■ Your tasks
1) In the essay on consent in group decision-making, who can amend a proposed solution in response to an objection?
2) Continue the essay on consent in group decision-making, picking up right after its last sentence.

■ Selected extract
※
Quote of the Moment
Our traditional way of relating to the world has increasingly collapsed. Nothing seems real, and doubts persist about what to think or say in the face of this new situation.
| Bruno Maçaes, The Roleplaying Coup
The Magic Of Conversation
I long argued that decision-making can benefit from a rethinking of the techniques and philosophy of group interaction. In particular, by relying more on consent than consensus, as I wrote in Who Gets to Decide? Decision-Making for Organizations:
Consent is an approach to group decision-making that starts where consensus does, a group comes together to wrestle with a decision-to-be-made, but with a different finish line. Instead of seeking full agreement on a hammered-out solution, or falling back to a democratic majority opinion, the driver for the decision seeks to get all involved to consent to a worked-out solution. Consent is not consensus. Members can make objections to a proposed solution, but not because they don’t like it. They have to state the objection, and the Driver can amend the solution to respond to the objection, so at some point all objections are resolved.
※
■ Provided data
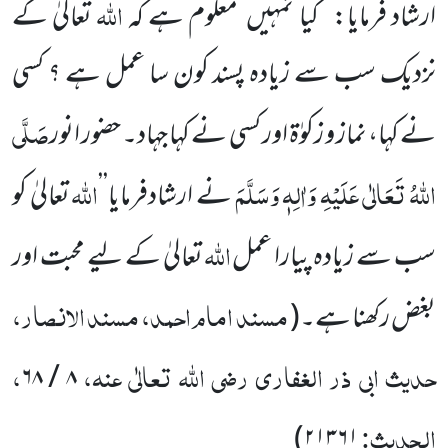
اللّٰہ
ارشاد فرمایا: ’’کیا
تمہیں
معلوم ہے کہ
تعالیٰ کے
نزدیک سب سے زیادہ پسند کون سا عمل ہے ؟ کسی
صَلَّی
نے کہا، نماز و زکوٰۃ اور کسی نے کہا جہاد۔
حضور انور
اللّٰہُ تَعَالٰی عَلَیْہِ وَاٰلِہٖ وَسَلَّمَ
اللّٰہ
نے ارشادفرمایا’’
تعالیٰ کو
اللّٰہ
سب سے زیادہ پیارا عمل
تعالیٰ کے لیے محبت اور
مسند امام احمد، مسند الانصار،
بغض رکھنا ہے۔
(
حدیث ابی ذر الغفاری
رضی اللّٰہ تعالٰی عنہ
،
،
۶۸
/
۸
الحدیث:
)
۲۱۳۶۱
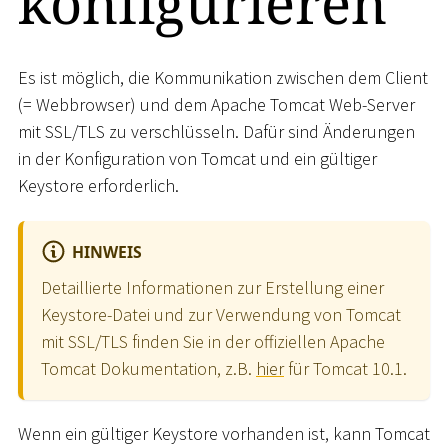
konfigurieren
Es ist möglich, die Kommunikation zwischen dem Client
(= Webbrowser) und dem Apache Tomcat Web-Server
mit SSL/TLS zu verschlüsseln. Dafür sind Änderungen
in der Konfiguration von Tomcat und ein gültiger
Keystore erforderlich.
HINWEIS
Detaillierte Informationen zur Erstellung einer
Keystore-Datei und zur Verwendung von Tomcat
mit SSL/TLS finden Sie in der offiziellen Apache
Tomcat Dokumentation, z.B.
hier
für Tomcat 10.1.
Wenn ein gültiger Keystore vorhanden ist, kann Tomcat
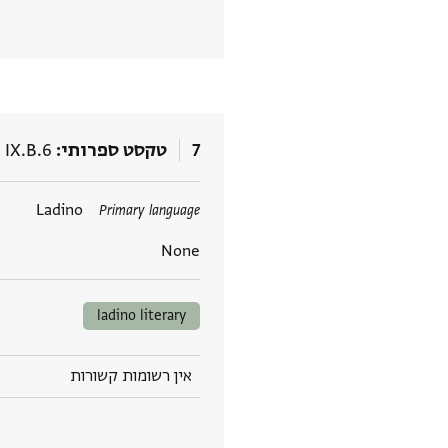
7
טקסט ספרותי
 IX.B.6
תגים
Ladino
Primary language
None
ladino literary
אין רשומות קשורות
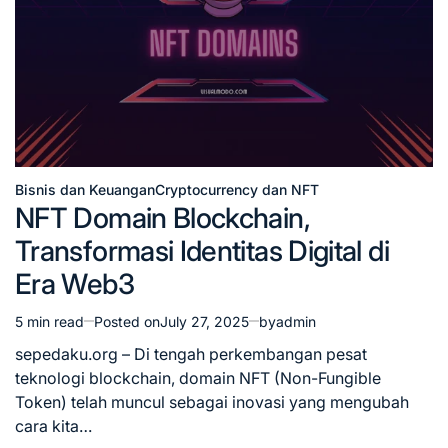
Bisnis dan Keuangan
Cryptocurrency dan NFT
Posted
NFT Domain Blockchain,
in
Transformasi Identitas Digital di
Era Web3
5 min read
Posted on
July 27, 2025
by
admin
Estimated
read
sepedaku.org – Di tengah perkembangan pesat
time
teknologi blockchain, domain NFT (Non-Fungible
Token) telah muncul sebagai inovasi yang mengubah
cara kita…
※
■ Results
1) The Driver can amend the solution to respond to an objection.

2)
As Ted Rau describes it:
"Consent is defined as ‘no objection’. Not having an objection is slightly different from agreeing. We refer to that extra space as the range of tolerance. We don’t have to find the overlap of our preferences in order to make a decision. Instead, we seek the overlap of our ranges of tolerances which gives us much more to work with."
However, even when not working toward full consensus, it is common for people to have difficulties developing a shared understanding of the factors driving the issues under discussion, and even earlier, when actually seeking consensus.
New research suggests that there is a way forward:
“Much of our lives seem to be in this sort of Rashomon situation — people see things in different ways and have different accounts of what’s happening,” Beau Sievers, a social neuroscientist at Dartmouth College, said.
A few years ago, Dr. Sievers devised a study to improve understanding of how exactly a group of people achieves a consensus and how their individual brains change after such discussions. The results, recently published online but not yet peer-reviewed, showed that a robust conversation that results in consensus synchronizes the talkers’ brains — not only when thinking about the topic that was explicitly discussed, but related situations that were not.
The experiment involved watching short movie clips, and discussing what went on in the scenes.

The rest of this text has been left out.